== Job 1 ==
Pick out and copy every line of the records that contains the string "комплектация". Case counts.

+++ Document text

Step 4B (on TEST_RANDOM)

In this step, we will execute the range predicate queries on TEST_RANDOM with a B-tree index on it. Recall that the clustering factor of this index was very close to the number of rows in a table (and thus inefficient). Here's what the optimizer has to say about that:

 
 
 SQL> select * from test_random where empno between &range1 and &range2;
 Enter value for range1: 1
 Enter value for range2: 2300
 old 1: select * from test_random where empno between &range1 and &range2
 new 1: select * from test_random where empno between 1 and 2300
 
 2300 rows selected.
 
 Elapsed: 00:00:03.04
 
 Execution Plan
 ----------------------------------------------------------
 0 SELECT STATEMENT Optimizer=CHOOSE (Cost=613 Card=2299 Bytes=78166)
 1 0 TABLE ACCESS (FULL) OF 'TEST_RANDOM' (Cost=613 Card=2299 Bytes=78166)
 
 Statistics
 ----------------------------------------------------------
 0 recursive calls
 0 db block gets
 6415 consistent gets
 4910 physical reads
 0 redo size
 111416 bytes sent via SQL*Net to client
 2182 bytes received via SQL*Net from client
 155 SQL*Net roundtrips to/from client
 0 sorts (memory)
 0 sorts (disk)

++++++

== Job 2 ==
Render this sentence from the text on range predicate queries in German: "Recall that the clustering factor of this index was very close to the number of rows in a table (and thus inefficient)."

+++ Data supplied

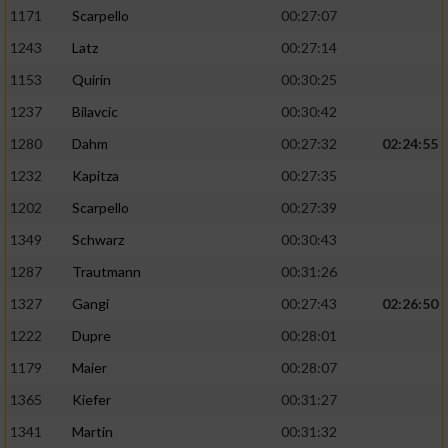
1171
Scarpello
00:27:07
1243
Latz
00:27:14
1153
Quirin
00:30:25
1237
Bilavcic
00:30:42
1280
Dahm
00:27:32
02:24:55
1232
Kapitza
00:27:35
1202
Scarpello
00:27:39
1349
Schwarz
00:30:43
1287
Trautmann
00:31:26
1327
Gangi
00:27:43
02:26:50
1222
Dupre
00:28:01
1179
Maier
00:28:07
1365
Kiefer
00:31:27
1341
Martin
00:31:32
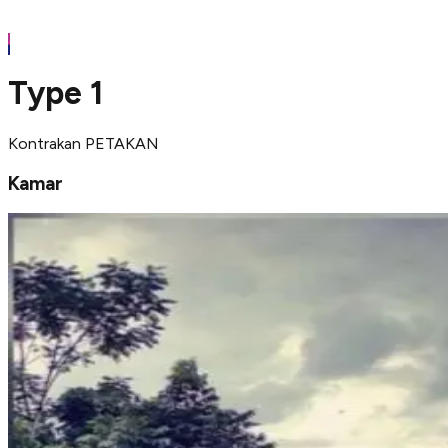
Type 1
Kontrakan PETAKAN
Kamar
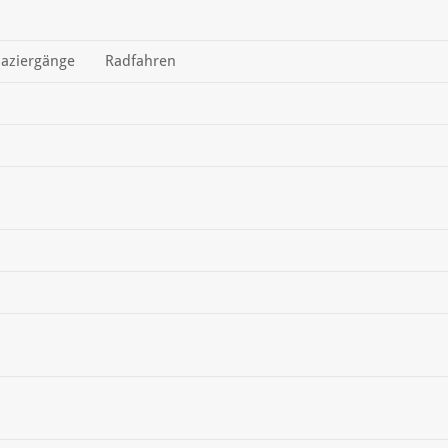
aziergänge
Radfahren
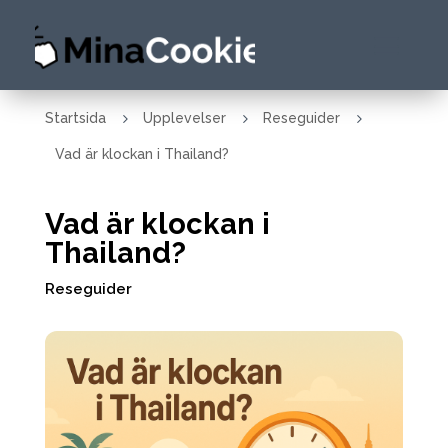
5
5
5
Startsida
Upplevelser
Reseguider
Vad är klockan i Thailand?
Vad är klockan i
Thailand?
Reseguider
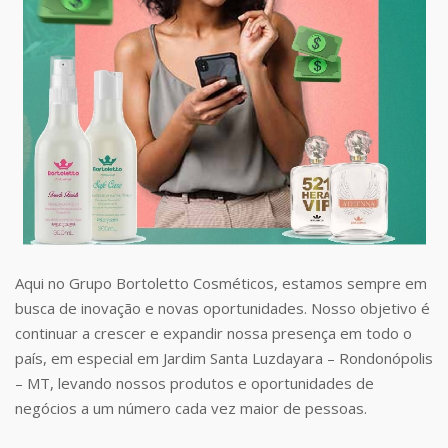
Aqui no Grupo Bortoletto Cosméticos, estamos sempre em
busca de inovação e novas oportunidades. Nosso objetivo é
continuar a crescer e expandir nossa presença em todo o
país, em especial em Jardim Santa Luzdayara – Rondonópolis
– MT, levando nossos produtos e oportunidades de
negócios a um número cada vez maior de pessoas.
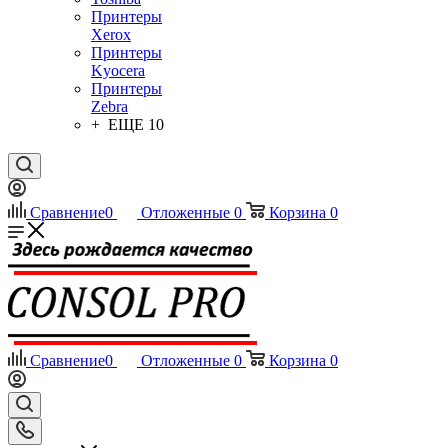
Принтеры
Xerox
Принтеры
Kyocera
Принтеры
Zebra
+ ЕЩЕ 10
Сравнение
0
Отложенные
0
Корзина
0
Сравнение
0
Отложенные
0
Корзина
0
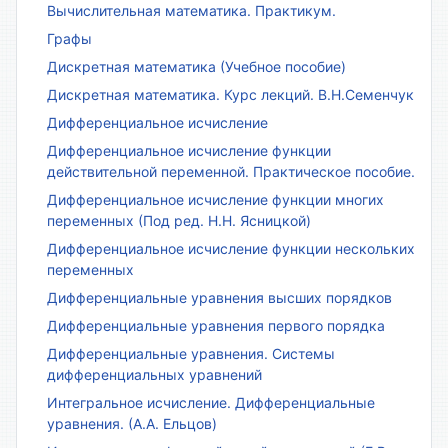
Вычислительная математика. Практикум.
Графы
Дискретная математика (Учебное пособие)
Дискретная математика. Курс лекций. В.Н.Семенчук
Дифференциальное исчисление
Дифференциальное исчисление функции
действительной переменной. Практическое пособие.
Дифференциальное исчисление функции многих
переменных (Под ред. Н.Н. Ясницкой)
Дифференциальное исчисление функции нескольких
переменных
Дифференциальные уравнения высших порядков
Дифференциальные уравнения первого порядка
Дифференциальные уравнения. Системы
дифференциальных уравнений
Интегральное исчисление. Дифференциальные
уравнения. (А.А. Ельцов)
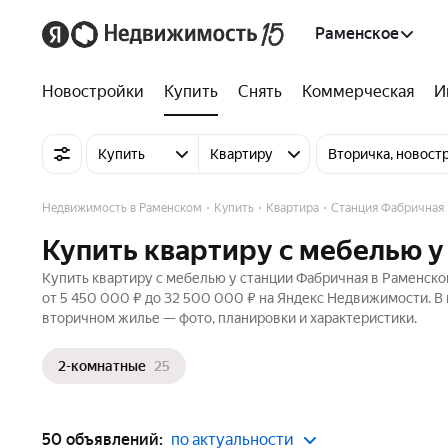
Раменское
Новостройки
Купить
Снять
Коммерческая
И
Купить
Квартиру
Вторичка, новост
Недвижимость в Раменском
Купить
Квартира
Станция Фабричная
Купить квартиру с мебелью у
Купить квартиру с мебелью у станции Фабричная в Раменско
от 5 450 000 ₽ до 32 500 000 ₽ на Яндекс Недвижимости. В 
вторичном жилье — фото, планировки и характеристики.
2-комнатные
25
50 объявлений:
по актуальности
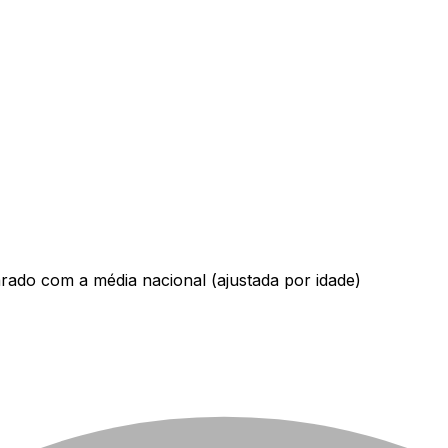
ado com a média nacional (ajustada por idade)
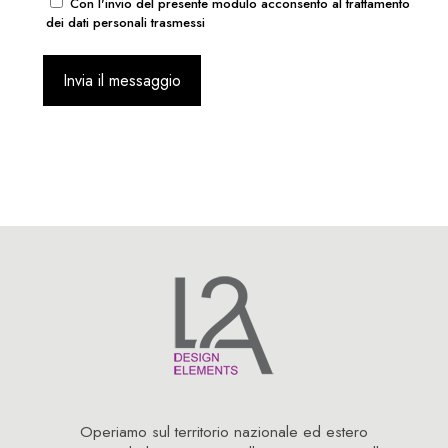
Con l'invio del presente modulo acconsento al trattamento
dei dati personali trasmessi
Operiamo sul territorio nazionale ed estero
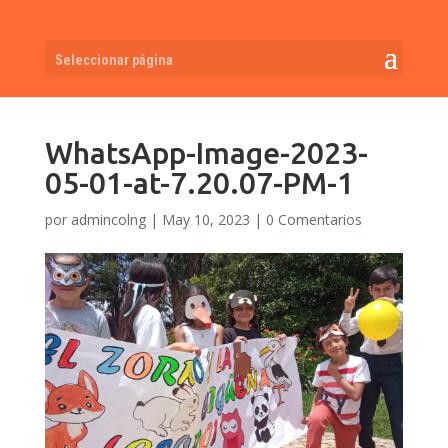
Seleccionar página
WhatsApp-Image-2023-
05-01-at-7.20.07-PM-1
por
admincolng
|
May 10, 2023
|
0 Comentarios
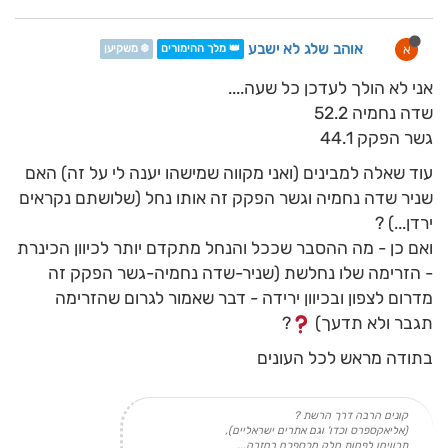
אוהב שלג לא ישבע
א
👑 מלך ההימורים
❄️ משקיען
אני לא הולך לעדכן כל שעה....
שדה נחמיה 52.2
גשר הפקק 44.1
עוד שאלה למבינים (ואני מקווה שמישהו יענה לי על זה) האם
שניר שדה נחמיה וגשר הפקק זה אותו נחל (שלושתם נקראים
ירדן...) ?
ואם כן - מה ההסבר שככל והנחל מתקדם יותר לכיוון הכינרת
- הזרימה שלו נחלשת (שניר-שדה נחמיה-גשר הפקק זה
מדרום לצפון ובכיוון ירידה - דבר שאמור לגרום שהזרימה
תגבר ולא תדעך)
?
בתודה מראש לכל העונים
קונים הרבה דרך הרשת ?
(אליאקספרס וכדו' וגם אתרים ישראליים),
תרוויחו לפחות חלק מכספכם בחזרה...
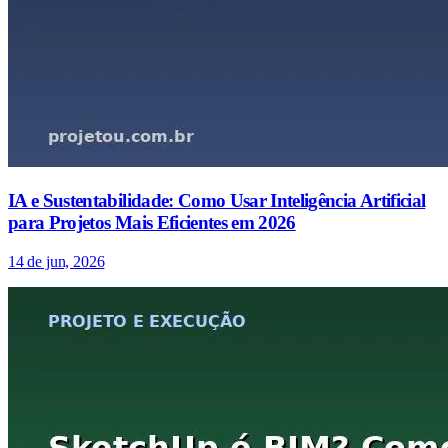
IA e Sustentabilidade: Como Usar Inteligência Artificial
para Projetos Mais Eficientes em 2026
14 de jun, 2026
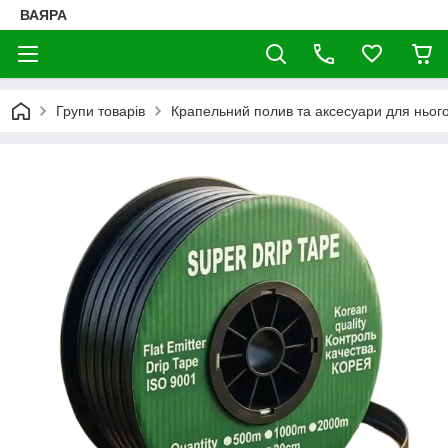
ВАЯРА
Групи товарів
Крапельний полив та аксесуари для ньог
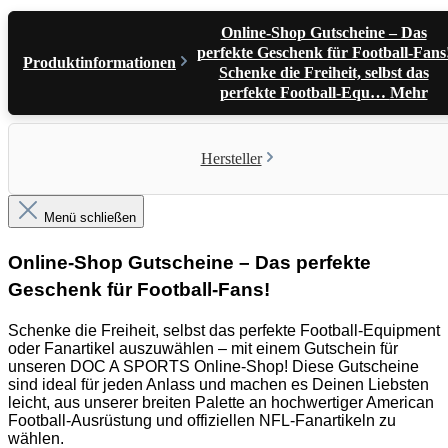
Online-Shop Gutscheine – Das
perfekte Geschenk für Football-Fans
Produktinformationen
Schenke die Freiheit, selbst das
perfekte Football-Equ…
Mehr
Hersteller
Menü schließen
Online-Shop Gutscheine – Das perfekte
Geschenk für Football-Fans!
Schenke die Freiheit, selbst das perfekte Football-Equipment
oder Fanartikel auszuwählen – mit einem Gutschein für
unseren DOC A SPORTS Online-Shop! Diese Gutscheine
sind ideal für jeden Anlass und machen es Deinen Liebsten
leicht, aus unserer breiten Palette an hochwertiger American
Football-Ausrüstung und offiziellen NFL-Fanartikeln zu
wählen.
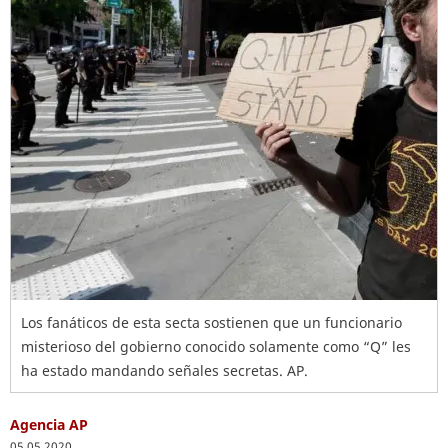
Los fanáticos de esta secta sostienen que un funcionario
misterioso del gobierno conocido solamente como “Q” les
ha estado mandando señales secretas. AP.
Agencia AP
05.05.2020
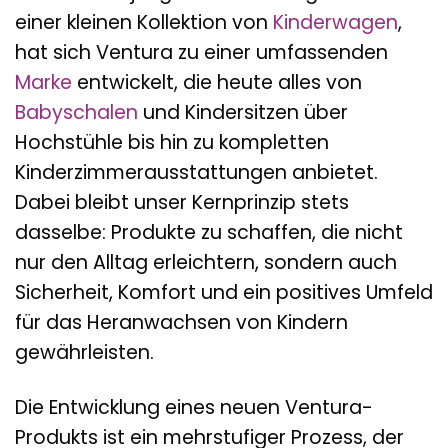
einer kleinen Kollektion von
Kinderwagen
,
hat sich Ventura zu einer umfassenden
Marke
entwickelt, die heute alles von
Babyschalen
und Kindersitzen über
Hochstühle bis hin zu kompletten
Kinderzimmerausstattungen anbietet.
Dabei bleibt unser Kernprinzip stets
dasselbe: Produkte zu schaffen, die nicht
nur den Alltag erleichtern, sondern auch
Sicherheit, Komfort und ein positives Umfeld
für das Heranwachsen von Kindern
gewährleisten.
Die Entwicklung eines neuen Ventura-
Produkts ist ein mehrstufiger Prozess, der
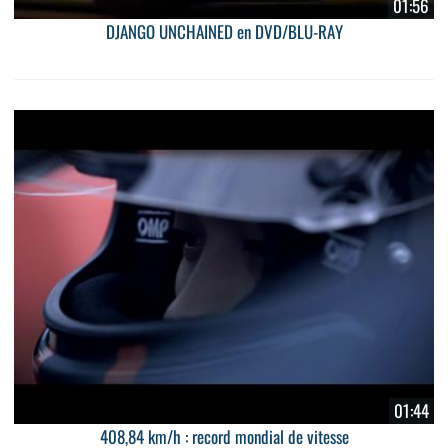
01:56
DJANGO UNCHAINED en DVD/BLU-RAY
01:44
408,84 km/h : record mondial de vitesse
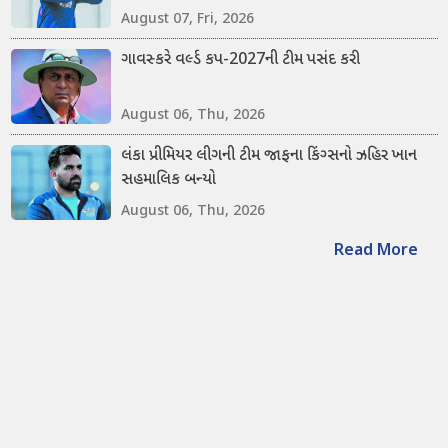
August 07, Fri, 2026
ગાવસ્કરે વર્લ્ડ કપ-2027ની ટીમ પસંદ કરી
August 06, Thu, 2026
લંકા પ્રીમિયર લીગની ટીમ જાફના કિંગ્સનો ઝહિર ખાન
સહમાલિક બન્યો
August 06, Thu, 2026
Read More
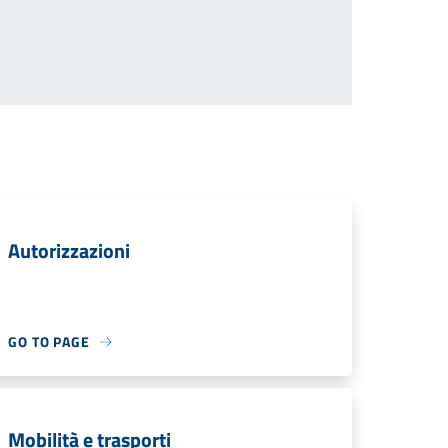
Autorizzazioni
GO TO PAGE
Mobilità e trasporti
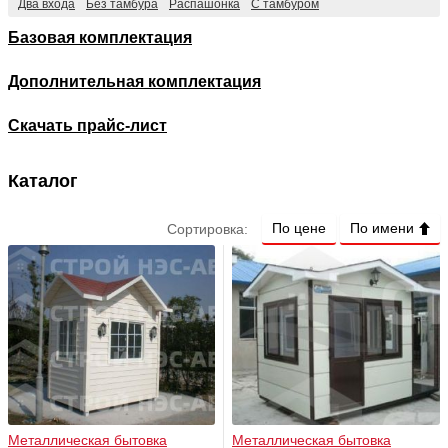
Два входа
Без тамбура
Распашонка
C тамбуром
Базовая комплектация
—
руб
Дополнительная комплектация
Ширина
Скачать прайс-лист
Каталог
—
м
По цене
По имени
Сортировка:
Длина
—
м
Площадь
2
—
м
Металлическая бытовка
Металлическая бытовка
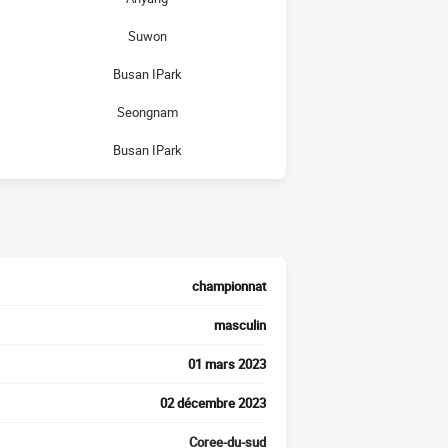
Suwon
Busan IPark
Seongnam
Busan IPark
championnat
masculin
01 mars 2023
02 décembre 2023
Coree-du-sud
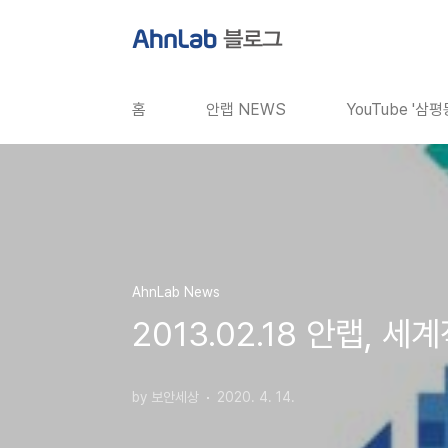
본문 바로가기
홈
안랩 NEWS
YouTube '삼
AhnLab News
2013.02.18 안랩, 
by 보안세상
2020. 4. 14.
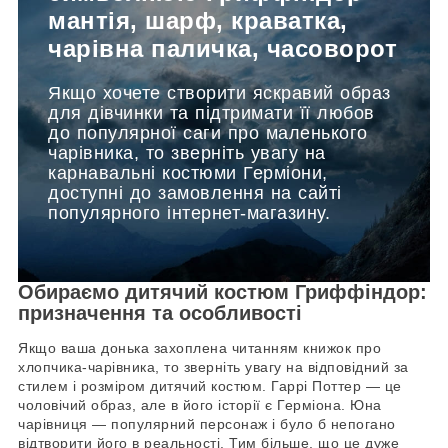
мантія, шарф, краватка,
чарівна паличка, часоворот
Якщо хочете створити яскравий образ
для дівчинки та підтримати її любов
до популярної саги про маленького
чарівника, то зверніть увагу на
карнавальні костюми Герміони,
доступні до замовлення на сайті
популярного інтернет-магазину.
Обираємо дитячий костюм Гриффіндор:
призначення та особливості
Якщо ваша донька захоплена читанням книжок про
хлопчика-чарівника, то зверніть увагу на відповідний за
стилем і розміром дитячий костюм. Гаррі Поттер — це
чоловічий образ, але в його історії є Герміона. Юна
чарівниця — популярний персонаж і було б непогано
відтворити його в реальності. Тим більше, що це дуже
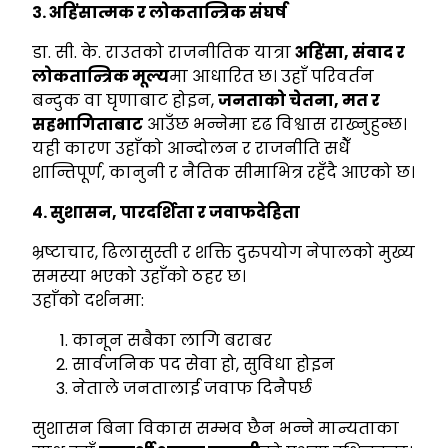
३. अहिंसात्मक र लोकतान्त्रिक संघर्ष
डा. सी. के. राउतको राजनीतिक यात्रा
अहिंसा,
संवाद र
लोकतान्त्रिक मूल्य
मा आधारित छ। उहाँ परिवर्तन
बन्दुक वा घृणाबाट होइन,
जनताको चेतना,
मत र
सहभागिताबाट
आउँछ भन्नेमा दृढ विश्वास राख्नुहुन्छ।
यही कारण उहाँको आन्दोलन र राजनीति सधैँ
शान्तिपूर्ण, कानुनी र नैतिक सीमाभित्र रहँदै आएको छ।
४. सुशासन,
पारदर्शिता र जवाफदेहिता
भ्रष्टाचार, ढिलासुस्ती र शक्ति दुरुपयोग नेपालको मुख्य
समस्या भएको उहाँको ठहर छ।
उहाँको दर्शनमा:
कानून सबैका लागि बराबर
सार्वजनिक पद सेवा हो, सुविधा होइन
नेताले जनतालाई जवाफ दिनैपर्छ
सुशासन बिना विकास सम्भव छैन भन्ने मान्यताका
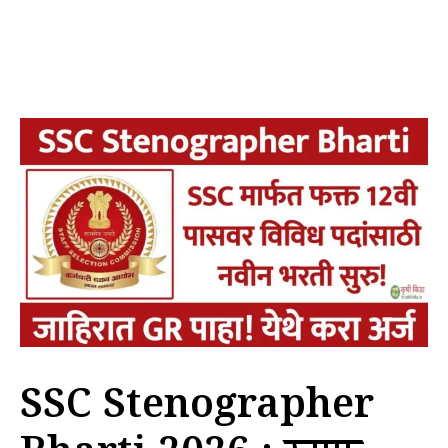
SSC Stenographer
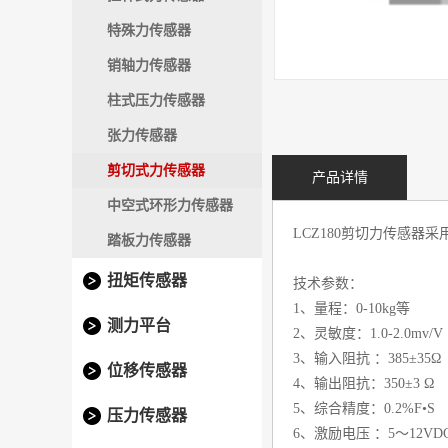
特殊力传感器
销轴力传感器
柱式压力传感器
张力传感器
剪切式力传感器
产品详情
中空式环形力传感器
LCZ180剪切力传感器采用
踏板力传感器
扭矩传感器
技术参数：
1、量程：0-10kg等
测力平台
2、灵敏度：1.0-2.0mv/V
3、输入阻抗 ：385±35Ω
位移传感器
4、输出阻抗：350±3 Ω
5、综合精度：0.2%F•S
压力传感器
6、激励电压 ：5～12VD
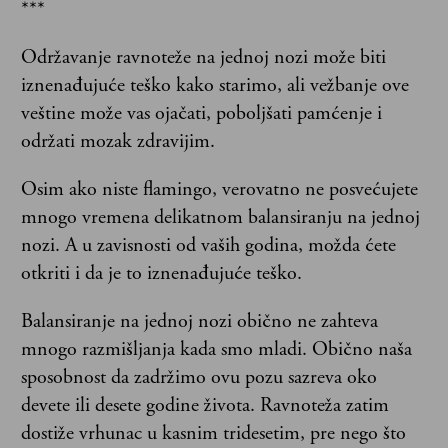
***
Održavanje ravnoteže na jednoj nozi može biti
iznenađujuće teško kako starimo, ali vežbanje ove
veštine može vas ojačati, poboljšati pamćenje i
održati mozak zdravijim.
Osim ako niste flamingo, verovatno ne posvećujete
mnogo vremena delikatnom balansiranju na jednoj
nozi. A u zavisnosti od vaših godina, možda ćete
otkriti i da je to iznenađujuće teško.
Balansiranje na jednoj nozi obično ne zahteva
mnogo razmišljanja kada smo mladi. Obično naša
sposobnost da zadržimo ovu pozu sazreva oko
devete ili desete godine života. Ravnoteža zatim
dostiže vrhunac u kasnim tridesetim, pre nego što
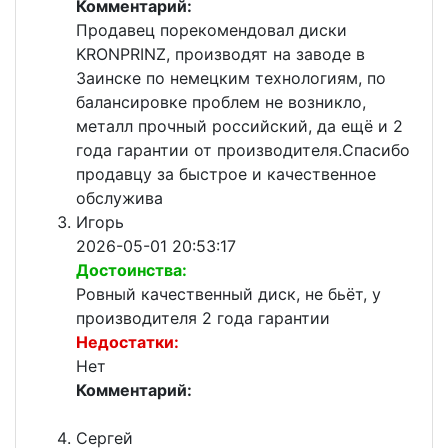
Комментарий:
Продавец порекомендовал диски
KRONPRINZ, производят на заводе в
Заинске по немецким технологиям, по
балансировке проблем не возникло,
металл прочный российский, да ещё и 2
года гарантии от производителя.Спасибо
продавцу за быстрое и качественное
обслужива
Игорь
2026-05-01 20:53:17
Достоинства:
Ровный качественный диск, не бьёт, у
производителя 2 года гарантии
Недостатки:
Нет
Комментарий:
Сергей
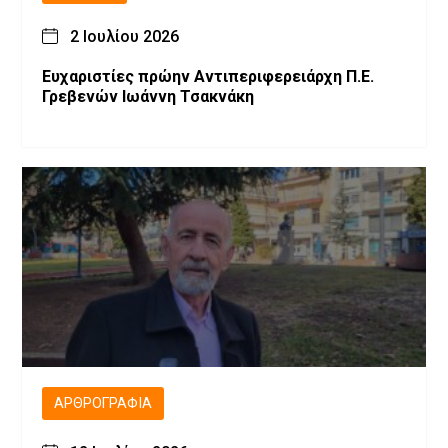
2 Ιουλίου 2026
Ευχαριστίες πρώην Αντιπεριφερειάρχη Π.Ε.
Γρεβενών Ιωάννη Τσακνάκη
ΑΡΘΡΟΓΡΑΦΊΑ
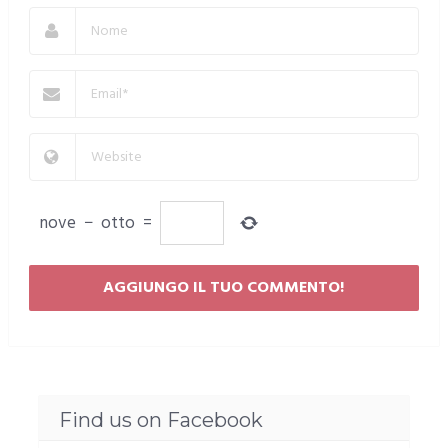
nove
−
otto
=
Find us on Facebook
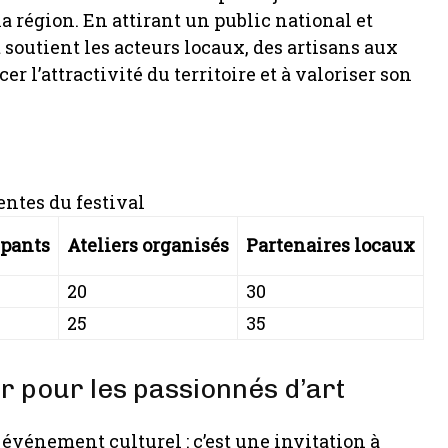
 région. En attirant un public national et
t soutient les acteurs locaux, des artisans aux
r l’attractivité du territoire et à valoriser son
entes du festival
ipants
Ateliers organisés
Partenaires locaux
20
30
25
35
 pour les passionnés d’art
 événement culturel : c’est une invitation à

++++++

== Exercise solution 1 ==
Базовая комплектация
Дополнительная комплектация

== Exercise solution 2 ==
Erinnern Sie sich daran, dass der Clustering-Faktor dieses Index sehr nahe an der Anzahl der Zeilen in einer Tabelle lag (und damit ineffizient war).